A Python CLI for launching, tracking, and aggregating ML experiments across a local GPU cluster. YAML-configured sweeps, SQLite-backed metric and artifact tracking, automatic GPU pinning, and optional Docker containerization for reproducible environments.
Cut a typical experiment setup (spin up, pin GPUs, seed, start TensorBoard, copy configs, track results) from 20+ minutes of shell wrangling to ~30 seconds.
- YAML configs — single-run or full grid sweeps
- Local GPU scheduler with automatic GPU pinning via
CUDA_VISIBLE_DEVICES - SQLite tracking DB for runs, metrics, and artifacts (no server required)
- Docker integration for reproducible environments (optional)
- Sweep aggregation — summarize metrics across runs with
xrun summarize - Failure isolation — a crashing run doesn't kill the sweep
# Install
pip install -r requirements.txt
pip install -e . # makes `xrun` available; or use `python -m src.cli`
# Detect GPUs
xrun gpus
# => Detected GPUs: [0, 1, 2, 3]
# Launch an experiment or sweep
xrun run examples/sample_experiment/experiment.yaml
# List recent runs
xrun list --name mnist_mlp --limit 10
# Inspect a single run
xrun show mnist_mlp_abc12345
# Aggregate across all runs with a name prefix
xrun summarize --name mnist_mlp# examples/sample_experiment/experiment.yaml
base:
name: mnist_mlp
command: "python train.py --cfg {cfg} --out {artifacts_dir}"
resources:
gpus: 1
artifacts_dir: "runs/{name}/{run_id}"
params:
epochs: 10
batch_size: 64
sweep:
lr: [1.0e-3, 5.0e-3, 1.0e-2]
hidden: [64, 128, 256]Launch the 9-run grid (3 × 3):
xrun run examples/sample_experiment/experiment.yaml --max-concurrent 2The scheduler runs 2 experiments at a time, pinning each to its own GPU.
Add a docker: block to the config to run each experiment inside a container:
base:
name: resnet_ablation
command: "python train.py --cfg {cfg}"
docker:
image: "pytorch/pytorch:2.2.0-cuda12.1-cudnn8-runtime"
gpus: 1
mounts:
- "/data/imagenet:/data/imagenet:ro"
env:
PYTHONUNBUFFERED: "1"
resources:
gpus: 1Every run now starts a fresh container, mounts the workdir at /workspace, and
passes GPU access via --gpus device=N.
The SQLite database (default experiments.db) stores:
runs -- run_id, name, config_json, status, started_at, ended_at, exit_code, gpu_ids, ...

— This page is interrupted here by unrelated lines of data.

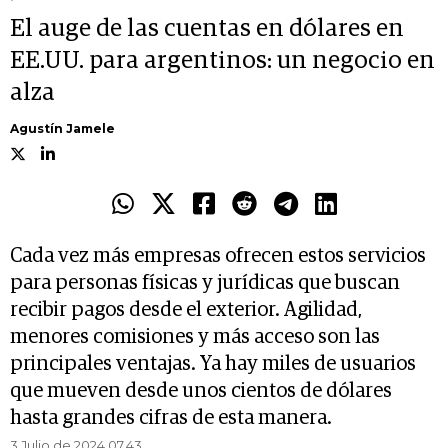
El auge de las cuentas en dólares en
EE.UU. para argentinos: un negocio en
alza
Agustín Jamele
Cada vez más empresas ofrecen estos servicios
para personas físicas y jurídicas que buscan
recibir pagos desde el exterior. Agilidad,
menores comisiones y más acceso son las
principales ventajas. Ya hay miles de usuarios
que mueven desde unos cientos de dólares
hasta grandes cifras de esta manera.
3 Julio de 2024 07.43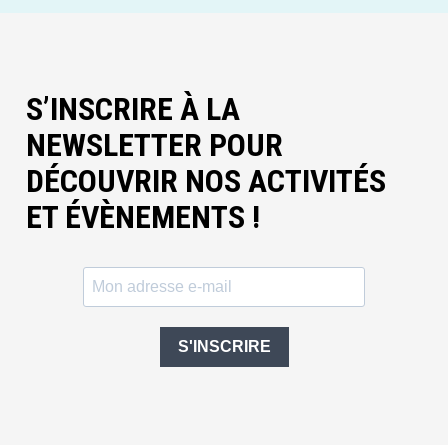
S’INSCRIRE À LA
NEWSLETTER POUR
DÉCOUVRIR NOS ACTIVITÉS
ET ÉVÈNEMENTS !
S'INSCRIRE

metrics -- run_id, key, value, step, wall_time
artifacts -- run_id, name, path, size_bytes, registered_atThe experimenter's train.py can log metrics from inside the container:
from src.tracking import ExperimentStore
store = ExperimentStore("/workspace/experiments.db")
store.log_metric(run_id, "val_auc", 0.812, step=epoch)

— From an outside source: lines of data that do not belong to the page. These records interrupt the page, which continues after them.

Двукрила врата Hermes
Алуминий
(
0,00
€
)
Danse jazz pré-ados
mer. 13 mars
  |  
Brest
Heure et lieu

store.register_artifact(run_id, "checkpoint", "/workspace/runs/ckpt.pt")src/
cli.py Click-based CLI (`xrun`)
config.py YAML config + sweep expansion (pydantic)
scheduler.py Local GPU pool + job scheduler (threaded)
docker_env.py `docker run` command builder
tracking.py SQLite experiment store
tests/
test_config.py Sweep expansion tests
test_tracking.py Metrics + summarize tests
examples/sample_experiment/
experiment.yaml 3-way × 2-way grid demo
train.py Minimal training script (no GPU required)
- Why not MLflow / W&B? Those are great but require a server, account, or
network.
xrunis a single-file SQLite backend that runs purely locally. - Why not Ray Tune / Optuna? Different purpose — Tune is for optimizing
hyperparameters with adaptive schedulers.
xrunis for running a manual grid or ad-hoc experiment and tracking the results. - Why not SLURM? SLURM is great for large shared clusters.
xruntargets the local-GPU-box or small team case where SLURM is overkill.
- Single-host only. Scale-out would require an RPC layer over
scheduler.py. - Scheduler uses Python threads (fine for launching subprocesses), not async.
experiments.dbis SQLite — fine for thousands of runs, not millions.- GPU detection relies on
nvidia-smi; CPU-only machines fall back to runningmax_concurrentjobs in parallel without GPU pinning.